Explaining the thought process behind those proposed changes, Mr Rosenthal said there could be future situations where a board of selectmen did not want to allow for a project. The super majority inclusions would help ensure special interests motivated to see their project on the plan could not easily lobby finance or council officials with similar interests, or those of a certain political party, to add it.

“Policies aren’t for the here and now,” Mr Rosenthal said. “But you could see [situations where] projects are added or cut — so you want to see a standard.”

The first selectman hypothetically described a situation where the BOS did not support something like a critical roof replacement. “You needed a means for other leading boards to add it,” he said.

Mr Rosenthal additionally pointed out that, ultimately, it is the position of the First Selectman to place all bond appropriation authorizations into process through the board of selectmen, so even a project that is added into a CIP by a super majority vote could be stymied if it is never put on an agenda for selectmens’ approval.

Finance board member Steve Hinden said most of the changes to the proposed CIP Policy amounted to “process improvements, except changes in the votes.”

Mr Hinden said when he looks at how local boards work together, it is supposed to be a collaborative process.

But regarding the super majority “hurdles,” he countered, “If this is applied to CIP, it could apply to a budget.
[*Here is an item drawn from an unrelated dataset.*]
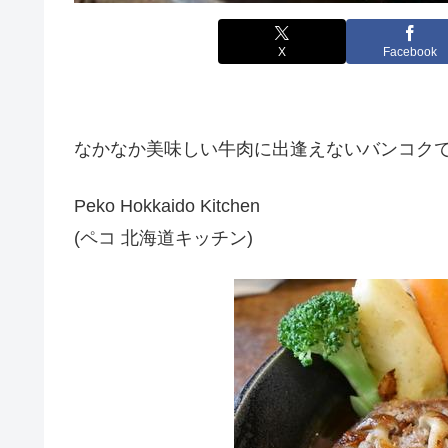
X
Facebook
なかなか美味しい牛肉に出逢えないバンコク
Peko Hokkaido Kitchen
(ペコ 北海道キッチン)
Asking five of six [finance members’ approval to add projects] instead of four out of six is troublesome.”

Finance member Mark Boland concurred.

“I think the hurdle is impossibly high,” he said of the two super majority criteria, and adding “the Board of Finance has little authority, and it seems you want to lessen that.”

Mr Hinden also pointed out that even if the finance board achieves the votes to make a CIP addition, that line item must still get nine of 12 council votes or it ends up being dropped from the CIP regardless.

Mr Alexander also noted that if a proposed addition was to be initiated at the council level — and achieved the necessary votes — it would be included for passage without the finance board getting an opportunity to deliberate that inclusion.

In closing discussion for the evening, Ms Roussas requested members note any suggested modifications so she could present them to Mr Gaston ahead of the next meeting on the policy.